▶ Text under study
There will be irregular discussion before the speaker begins reading the prompts. The prompts will be more regularly spaced.

  • Scroll backwards through the recording until you reach the last beep (approximately the difference between the first [next] and the last [beep] from the parselog.py output). Make sure it is the very last beep before the participant starts reading the first prompt. Occasionally, there will be a double-long portion for the first part of the beep. If that seems to be the case, use the time from the second beginning rather than the first.
  • Note that in this example file, we found the first prompt at around 296 seconds, and identified the last beep at around 85 seconds. 296-85=211, which is what we had predicted from the parselog output!

These are the beeps you’re looking for.

  • Once you’ve located the last beep, note its start time in the wav file, writing it in the participant speadsheet, then run parselog.py again, replacing the 0 with the start time of the last beep.
  • Scoll forward to the last few trials to make sure that they are aligned properly. That is, the participant should not start reading the prompt before the prompt appears on the screen. If the prompt is segmented AFTER the onset of talking, make a note of it in the spreadsheet under gaps?
  • (optional) offset: shift the prompt tier left (positive) or right (negative) by a fixed second duration in case there is a big alignment problem caused by speakers anticipating the prompts before they have pressed the forward button.
    python /phon/scripts/parselog.py --input LOG00790.TXT --output cr01 --offset 0.0 --beep 84.958 --threshold 2

Forced Alignment

  • Once the beep is aligned, the prompts should be lined up under the correct trial. If this is not the case, check for a later beep (sometimes there’s accidentally a double beep) and redo steps above.
  • Once the prompts are lined up with each trial, use the forced aligner. Copy the dictionaries from cr11 (specifically from this talker, because I know these have thre correct permissions) into the current participant’s main directory:
    cp /phon/covart/cr/cr11/dict.restricted /phon/covart/cr/cr01/
    cp /phon/covart/cr/cr11/dict.test /phon/covart/cr/cr01/
    cp /phon/covart/cr/cr11/dict.replace /phon/covart/cr/cr01/
  • Make sure you are still in the participant’s main directory, and run the following:
    python /phon/p2fa/align_lab2.py audio_capture/cr01.wav cr01_log.TextGrid cr01_aligned.TextGrid
  • It will take 15-30 minutes for this to run, so take a quick break or do some other work (take advantage of the time to update the Participant Details, start a different speaker in a new terminal window, or segment an older speaker you haven’t yet finished).

▶ Exercises
A – Reproduce word for word the part of the alignment guide between "There will be irregular" and "than the first.", inclusive.
B – List every option flag given to parselog.py in the command line shown in the alignment guide.

▶ Dataset
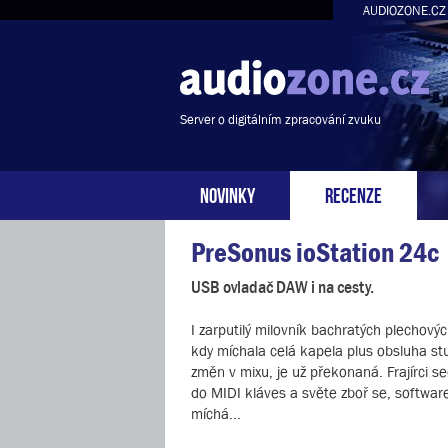
AUDIOZONE.CZ
Server o digitálním zpracování zvuku
NOVINKY
RECENZE
PreSonus ioStation 24c
USB ovladač DAW i na cesty.
I zarputilý milovník bachratých plechový
kdy míchala celá kapela plus obsluha stu
změn v mixu, je už překonaná. Frajírci se
do MIDI kláves a světe zboř se, softwa
míchá...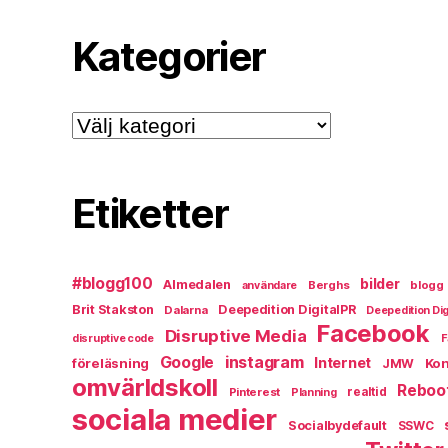
Kategorier
Kategorier
Etiketter
#blogg100
bilder
Almedalen
Berghs
blogg
användare
Brit Stakston
Deepedition DigitalPR
Dalarna
Deepedition Dig
Facebook
Disruptive Media
disruptive code
F
instagram
Google
Internet
föreläsning
Kon
JMW
omvärldskoll
Reboo
Pinterest
realtid
Planning
sociala medier
Socialbydefault
SSWC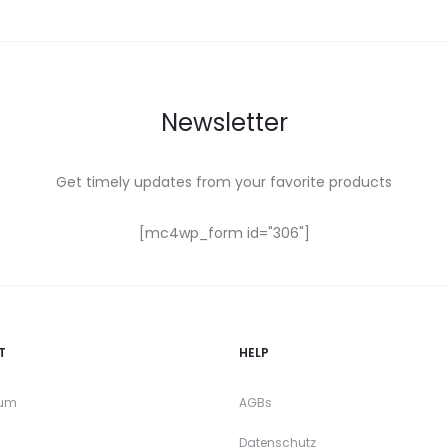
Newsletter
Get timely updates from your favorite products
[mc4wp_form id="306"]
T
HELP
sum
AGBs
Datenschutz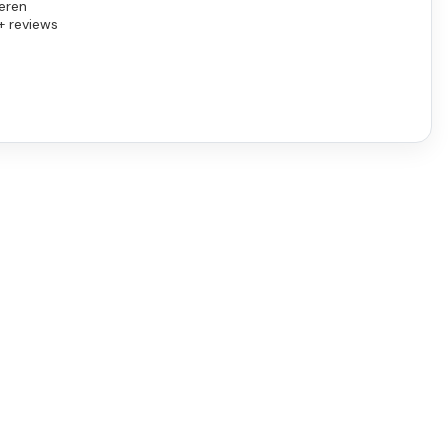
eren
+ reviews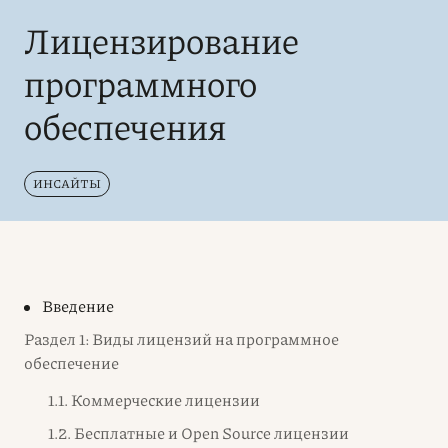
Лицензирование
программного
обеспечения
ИНСАЙТЫ
Введение
Раздел 1: Виды лицензий на программное
обеспечение
1.1. Коммерческие лицензии
1.2. Бесплатные и Open Source лицензии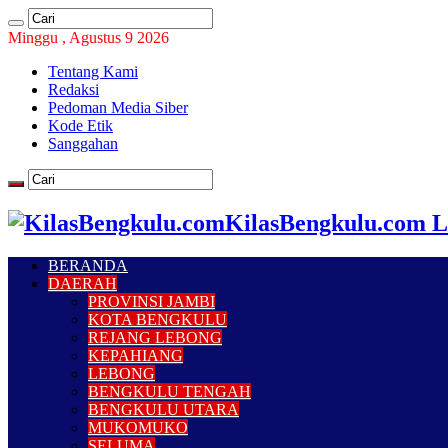
Minggu , Agustus 9 2026
Tentang Kami
Redaksi
Pedoman Media Siber
Kode Etik
Sanggahan
KilasBengkulu.com L
BERANDA
DAERAH
PROVINSI JAMBI
KOTA BENGKULU
REJANG LEBONG
KEPAHIANG
LEBONG
BENGKULU TENGAH
BENGKULU UTARA
MUKOMUKO
SELUMA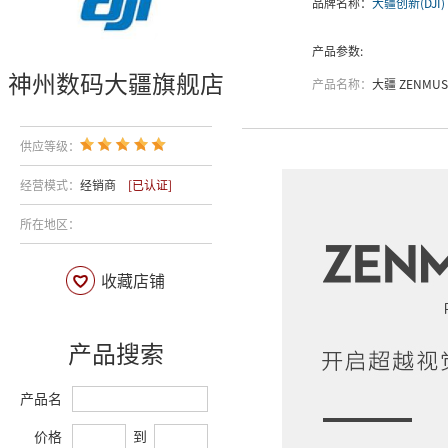
品牌名称：
大疆创新(DJI)
产品参数:
神州数码大疆旗舰店
产品名称：
大疆 ZENMUSE
供应等级：
经营模式：
经销商
[已认证]
所在地区：
收藏店铺
产品搜索
产品名
价格
到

▶ Solved tasks
A –
There will be irregular discussion before the speaker begins reading the prompts. The prompts will be more regularly spaced.

  • Scroll backwards through the recording until you reach the last beep (approximately the difference between the first [next] and the last [beep] from the parselog.py output). Make sure it is the very last beep before the participant starts reading the first prompt. Occasionally, there will be a double-long portion for the first part of the beep. If that seems to be the case, use the time from the second beginning rather than the first.

B –
--input
--output
--offset
--beep
--threshold